2025 · Founder + Product Engineer
Backlab
Web scraping API and TypeScript SDK — describe what you want to extract in plain English, get back structured data.
- Python
- FastAPI
- Crawl4AI
- Playwright
- PostgreSQL
- Redis
- Celery
What it was
Traditional web scraping breaks constantly — a site updates its markup, and every CSS selector or XPath query stops working. Backlab flipped the model: instead of describing the page structure, you describe what you want. Pass a URL and a plain-English description of each field, and the API returns structured data. Under the hood it uses a FastAPI Python backend for AI-powered extraction, and a TypeScript SDK built on AWS serverless infrastructure — Lambda for headless Chrome rendering, DynamoDB for job tracking, SQS for batch processing, and proxy rotation to avoid rate limits.
My role
Designed and built the full stack across two phases: the Python API with AI extraction first, then a TypeScript SDK published as @backlab/sdk with the AWS infrastructure underneath. Also built the web app and handled DevOps — Docker for local dev, CloudWatch for observability in production.
What I learned
Dynamic pages were the hard constraint the entire architecture had to be designed around.
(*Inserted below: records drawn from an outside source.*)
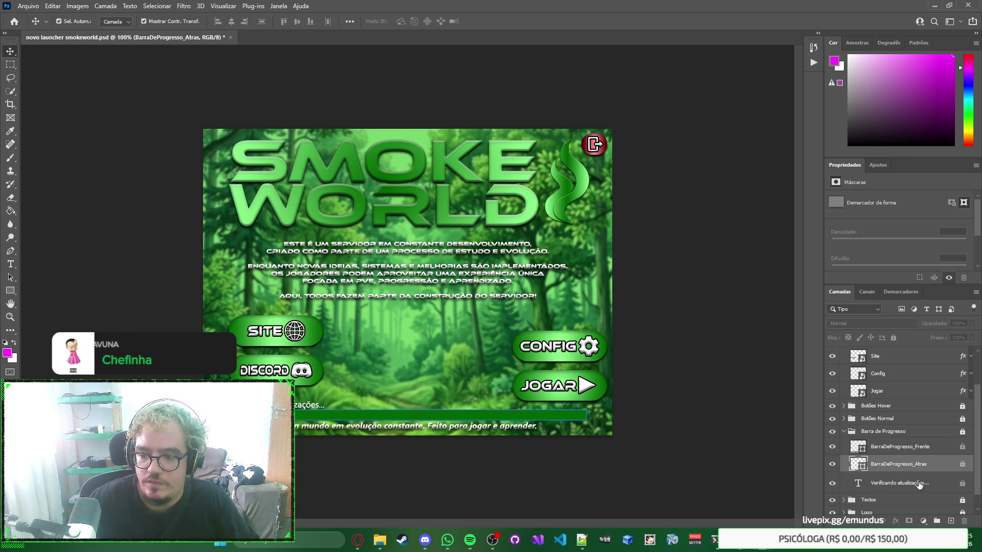
{"action": "left_click", "coordinate": [919, 485]}
{"action": "left_click", "coordinate": [923, 455]}
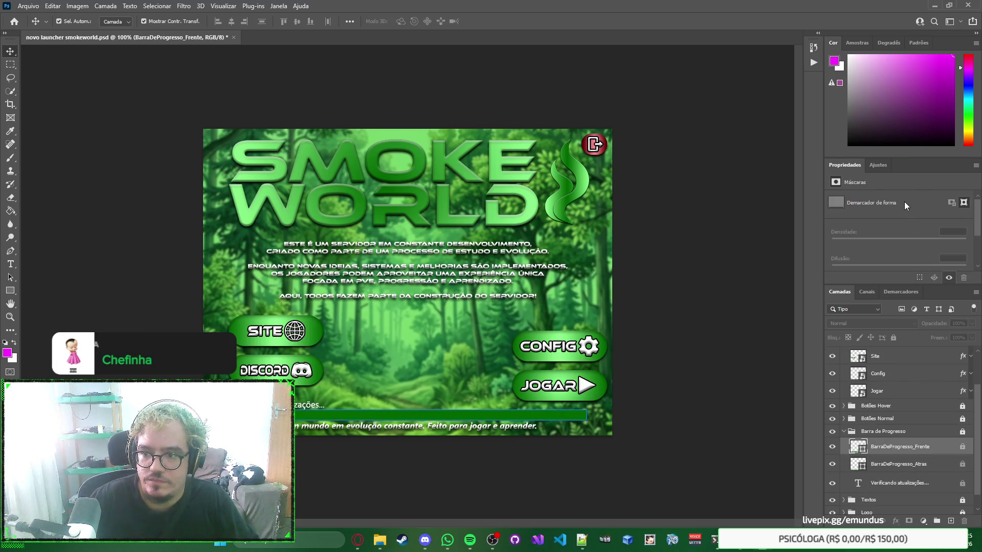
{"action": "left_click", "coordinate": [905, 432]}
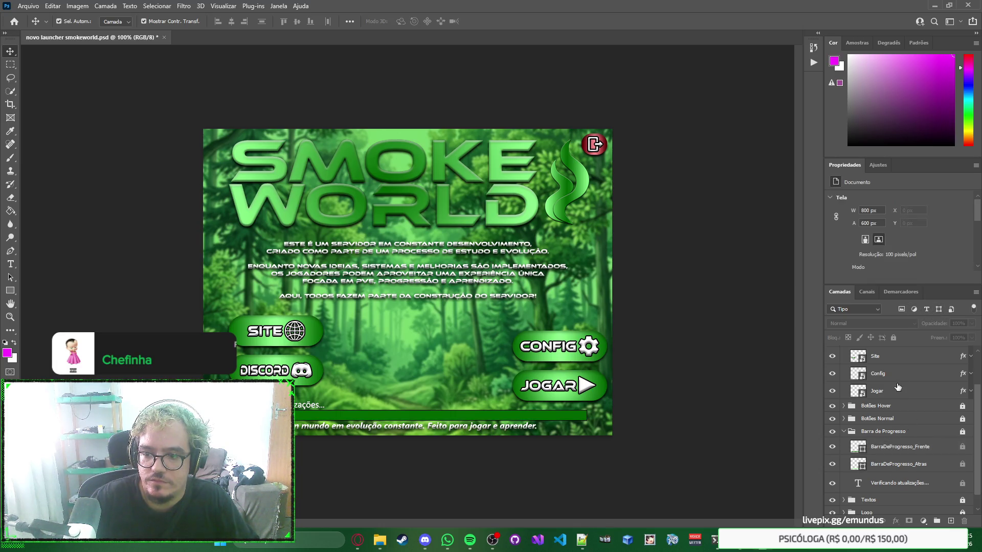
{"action": "left_click", "coordinate": [893, 338]}
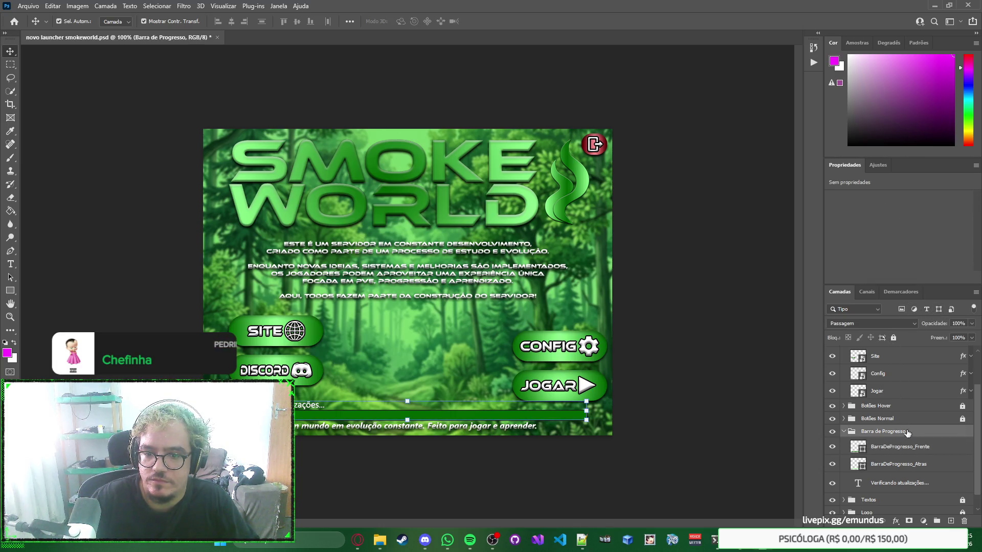
{"action": "left_click", "coordinate": [912, 449]}
{"action": "left_click", "coordinate": [912, 448]}
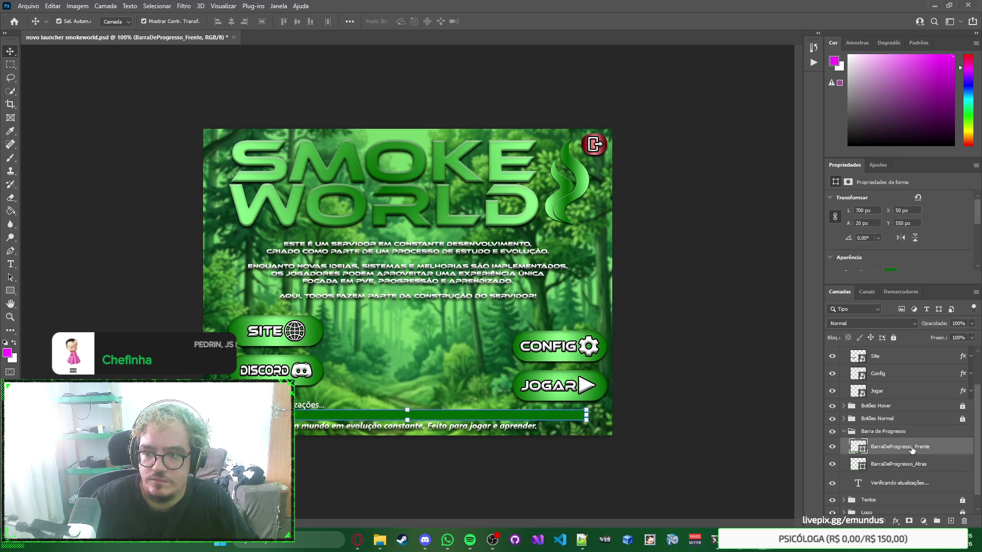
{"action": "key", "text": "alt+Tab"}
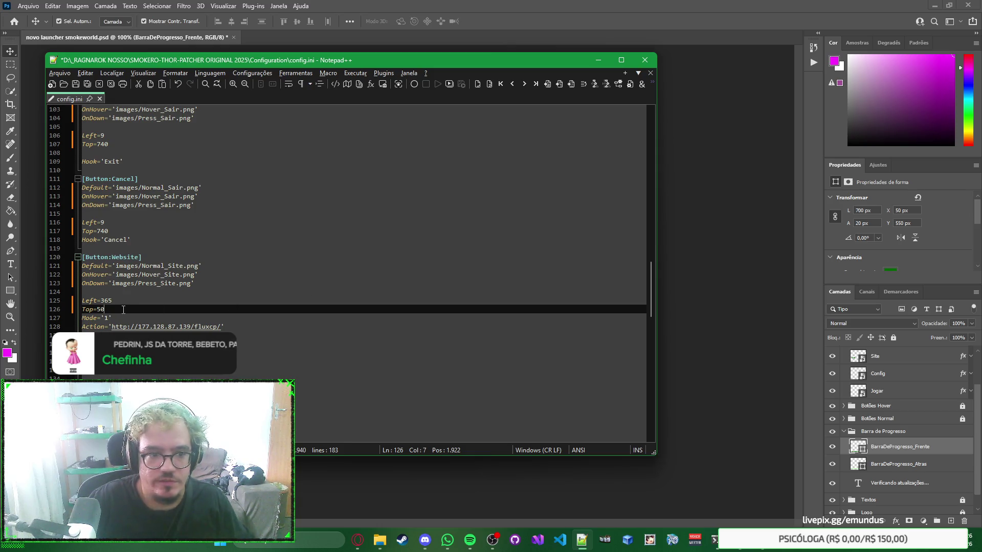
Step: Check the Discord button's position against the Website entry's Left=365 and Top=50 lines in config.ini
{"action": "left_click", "coordinate": [756, 318]}
{"action": "left_click", "coordinate": [302, 365]}
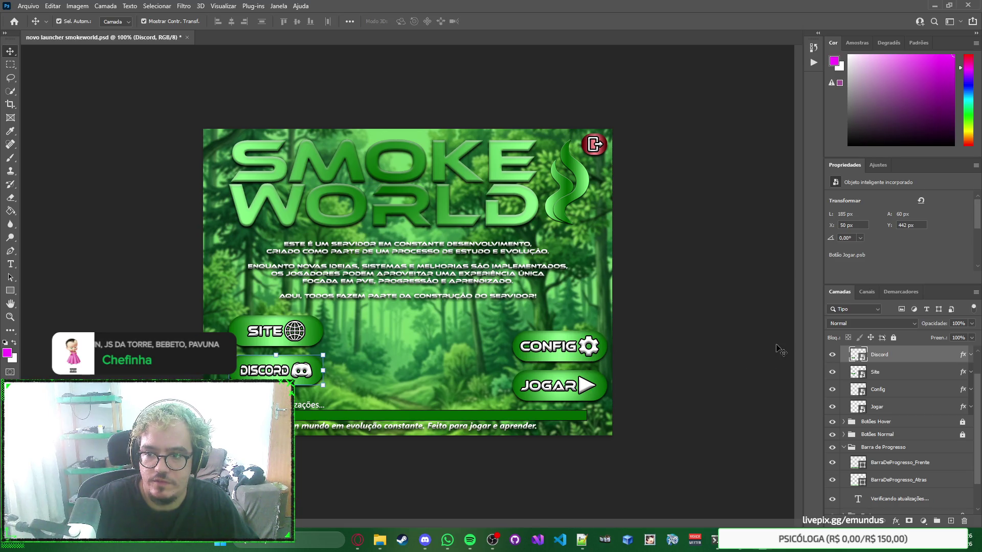
{"action": "key", "text": "alt+Tab"}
Static HTTP requests are fast and cheap; JavaScript-rendered content requires headless Chrome, which means Lambda cold starts, memory limits, and a completely different cost profile. Every product decision downstream — batching, job tracking, proxy rotation — existed because of that single constraint.
The other lesson: an API-first product lives or dies by its SDK. The Python API worked well, but adoption only made sense once there was a typed TypeScript client that felt native to the codebases people were actually building in.